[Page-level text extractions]
• • • • • • •

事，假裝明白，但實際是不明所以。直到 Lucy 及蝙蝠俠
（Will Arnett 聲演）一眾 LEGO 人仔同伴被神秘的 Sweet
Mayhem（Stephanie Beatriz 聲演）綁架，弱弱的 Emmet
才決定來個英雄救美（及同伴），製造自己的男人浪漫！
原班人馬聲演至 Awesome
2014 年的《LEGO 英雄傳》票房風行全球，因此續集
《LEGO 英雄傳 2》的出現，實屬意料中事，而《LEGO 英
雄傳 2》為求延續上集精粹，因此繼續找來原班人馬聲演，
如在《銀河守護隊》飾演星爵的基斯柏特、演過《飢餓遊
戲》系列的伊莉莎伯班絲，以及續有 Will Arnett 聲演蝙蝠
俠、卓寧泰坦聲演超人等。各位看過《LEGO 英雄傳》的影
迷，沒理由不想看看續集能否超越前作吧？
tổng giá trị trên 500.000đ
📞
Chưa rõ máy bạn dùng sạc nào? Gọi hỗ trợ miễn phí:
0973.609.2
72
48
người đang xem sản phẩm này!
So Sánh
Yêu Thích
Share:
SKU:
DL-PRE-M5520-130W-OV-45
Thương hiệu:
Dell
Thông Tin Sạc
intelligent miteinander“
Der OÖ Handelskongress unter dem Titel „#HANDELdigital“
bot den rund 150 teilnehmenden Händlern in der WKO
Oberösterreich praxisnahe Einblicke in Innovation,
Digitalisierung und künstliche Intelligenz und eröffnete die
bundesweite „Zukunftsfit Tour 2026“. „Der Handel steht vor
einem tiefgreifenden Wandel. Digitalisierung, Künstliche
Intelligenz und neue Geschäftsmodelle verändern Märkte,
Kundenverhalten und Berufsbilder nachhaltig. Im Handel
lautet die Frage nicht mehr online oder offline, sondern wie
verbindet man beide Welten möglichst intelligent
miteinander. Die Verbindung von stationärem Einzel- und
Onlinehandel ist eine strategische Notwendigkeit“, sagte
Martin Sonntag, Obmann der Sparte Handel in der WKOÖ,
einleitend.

• • • • • • •

- **WHAT THIS TASK INVOLVES**: Nothing in the records above may be left out; repeat them exactly.

- **ANSWER SPACE**:
事，假裝明白，但實際是不明所以。直到 Lucy 及蝙蝠俠
（Will Arnett 聲演）一眾 LEGO 人仔同伴被神秘的 Sweet
Mayhem（Stephanie Beatriz 聲演）綁架，弱弱的 Emmet
才決定來個英雄救美（及同伴），製造自己的男人浪漫！
原班人馬聲演至 Awesome
2014 年的《LEGO 英雄傳》票房風行全球，因此續集
《LEGO 英雄傳 2》的出現，實屬意料中事，而《LEGO 英
雄傳 2》為求延續上集精粹，因此繼續找來原班人馬聲演，
如在《銀河守護隊》飾演星爵的基斯柏特、演過《飢餓遊
戲》系列的伊莉莎伯班絲，以及續有 Will Arnett 聲演蝙蝠
俠、卓寧泰坦聲演超人等。各位看過《LEGO 英雄傳》的影
迷，沒理由不想看看續集能否超越前作吧？
tổng giá trị trên 500.000đ
📞
Chưa rõ máy bạn dùng sạc nào? Gọi hỗ trợ miễn phí:
0973.609.2
72
48
người đang xem sản phẩm này!
So Sánh
Yêu Thích
Share:
SKU:
DL-PRE-M5520-130W-OV-45
Thương hiệu:
Dell
Thông Tin Sạc
intelligent miteinander“
Der OÖ Handelskongress unter dem Titel „#HANDELdigital“
bot den rund 150 teilnehmenden Händlern in der WKO
Oberösterreich praxisnahe Einblicke in Innovation,
Digitalisierung und künstliche Intelligenz und eröffnete die
bundesweite „Zukunftsfit Tour 2026“. „Der Handel steht vor
einem tiefgreifenden Wandel. Digitalisierung, Künstliche
Intelligenz und neue Geschäftsmodelle verändern Märkte,
Kundenverhalten und Berufsbilder nachhaltig. Im Handel
lautet die Frage nicht mehr online oder offline, sondern wie
verbindet man beide Welten möglichst intelligent
miteinander. Die Verbindung von stationärem Einzel- und
Onlinehandel ist eine strategische Notwendigkeit“, sagte
Martin Sonntag, Obmann der Sparte Handel in der WKOÖ,
einleitend.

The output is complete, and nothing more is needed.